_Records supplied:_

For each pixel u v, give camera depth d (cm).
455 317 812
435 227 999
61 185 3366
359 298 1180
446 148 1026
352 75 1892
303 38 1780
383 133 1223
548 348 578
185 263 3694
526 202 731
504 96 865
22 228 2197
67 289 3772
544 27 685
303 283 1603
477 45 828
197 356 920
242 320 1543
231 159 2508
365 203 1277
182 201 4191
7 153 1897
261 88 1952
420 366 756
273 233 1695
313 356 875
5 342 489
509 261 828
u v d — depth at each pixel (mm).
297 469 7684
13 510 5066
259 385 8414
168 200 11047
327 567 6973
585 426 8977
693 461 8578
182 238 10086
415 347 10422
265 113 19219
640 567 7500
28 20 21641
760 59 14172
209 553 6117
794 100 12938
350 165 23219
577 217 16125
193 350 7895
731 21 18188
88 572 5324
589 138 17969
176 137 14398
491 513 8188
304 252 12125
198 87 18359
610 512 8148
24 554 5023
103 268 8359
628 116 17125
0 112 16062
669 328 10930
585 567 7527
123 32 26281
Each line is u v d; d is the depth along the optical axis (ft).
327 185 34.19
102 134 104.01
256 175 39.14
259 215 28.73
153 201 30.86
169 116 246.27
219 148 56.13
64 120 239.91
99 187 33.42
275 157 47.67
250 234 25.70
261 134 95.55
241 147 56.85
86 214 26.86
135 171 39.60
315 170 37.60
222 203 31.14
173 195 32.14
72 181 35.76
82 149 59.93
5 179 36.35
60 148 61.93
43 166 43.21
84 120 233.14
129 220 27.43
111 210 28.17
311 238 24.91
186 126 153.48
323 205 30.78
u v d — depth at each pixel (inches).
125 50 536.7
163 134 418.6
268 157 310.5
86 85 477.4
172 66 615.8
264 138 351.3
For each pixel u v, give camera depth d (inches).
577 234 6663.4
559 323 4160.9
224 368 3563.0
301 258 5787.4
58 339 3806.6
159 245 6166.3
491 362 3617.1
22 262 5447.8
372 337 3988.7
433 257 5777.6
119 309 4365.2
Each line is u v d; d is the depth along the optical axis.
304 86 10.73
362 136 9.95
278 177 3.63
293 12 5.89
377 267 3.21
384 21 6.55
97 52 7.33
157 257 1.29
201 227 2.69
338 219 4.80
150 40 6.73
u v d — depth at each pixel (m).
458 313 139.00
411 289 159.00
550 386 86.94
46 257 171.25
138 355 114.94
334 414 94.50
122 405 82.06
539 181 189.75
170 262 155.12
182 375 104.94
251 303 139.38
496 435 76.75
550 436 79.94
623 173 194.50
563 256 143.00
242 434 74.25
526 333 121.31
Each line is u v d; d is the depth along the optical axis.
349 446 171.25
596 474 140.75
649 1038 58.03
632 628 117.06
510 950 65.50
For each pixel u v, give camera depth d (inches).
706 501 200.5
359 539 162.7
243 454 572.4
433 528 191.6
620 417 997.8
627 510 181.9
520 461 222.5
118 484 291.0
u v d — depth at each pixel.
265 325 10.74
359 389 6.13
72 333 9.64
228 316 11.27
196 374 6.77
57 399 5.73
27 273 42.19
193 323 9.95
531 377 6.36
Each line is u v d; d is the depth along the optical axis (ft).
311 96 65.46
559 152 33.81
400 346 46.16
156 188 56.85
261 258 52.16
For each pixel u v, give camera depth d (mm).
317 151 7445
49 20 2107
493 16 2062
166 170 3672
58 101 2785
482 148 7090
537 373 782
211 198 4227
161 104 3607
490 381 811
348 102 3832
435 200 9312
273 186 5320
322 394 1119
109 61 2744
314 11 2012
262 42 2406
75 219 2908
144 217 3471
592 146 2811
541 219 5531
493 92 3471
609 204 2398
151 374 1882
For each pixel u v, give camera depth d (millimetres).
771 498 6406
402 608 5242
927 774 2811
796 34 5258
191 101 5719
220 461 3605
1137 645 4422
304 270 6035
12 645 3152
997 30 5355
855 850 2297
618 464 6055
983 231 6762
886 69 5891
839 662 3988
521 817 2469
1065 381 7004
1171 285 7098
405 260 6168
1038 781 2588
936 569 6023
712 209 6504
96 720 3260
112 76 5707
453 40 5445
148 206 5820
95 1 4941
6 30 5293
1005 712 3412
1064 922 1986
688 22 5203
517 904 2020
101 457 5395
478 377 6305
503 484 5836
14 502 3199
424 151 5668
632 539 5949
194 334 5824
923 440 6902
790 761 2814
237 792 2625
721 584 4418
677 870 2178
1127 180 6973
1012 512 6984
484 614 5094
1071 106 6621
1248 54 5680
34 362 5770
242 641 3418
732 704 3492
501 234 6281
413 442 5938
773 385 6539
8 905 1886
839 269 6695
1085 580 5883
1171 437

_How to complete this task:_ Quote the records above exactly, from the first line through the line containing "242 320 1543", and nothing more.

_Reply:_
For each pixel u v, give camera depth d (cm).
455 317 812
435 227 999
61 185 3366
359 298 1180
446 148 1026
352 75 1892
303 38 1780
383 133 1223
548 348 578
185 263 3694
526 202 731
504 96 865
22 228 2197
67 289 3772
544 27 685
303 283 1603
477 45 828
197 356 920
242 320 1543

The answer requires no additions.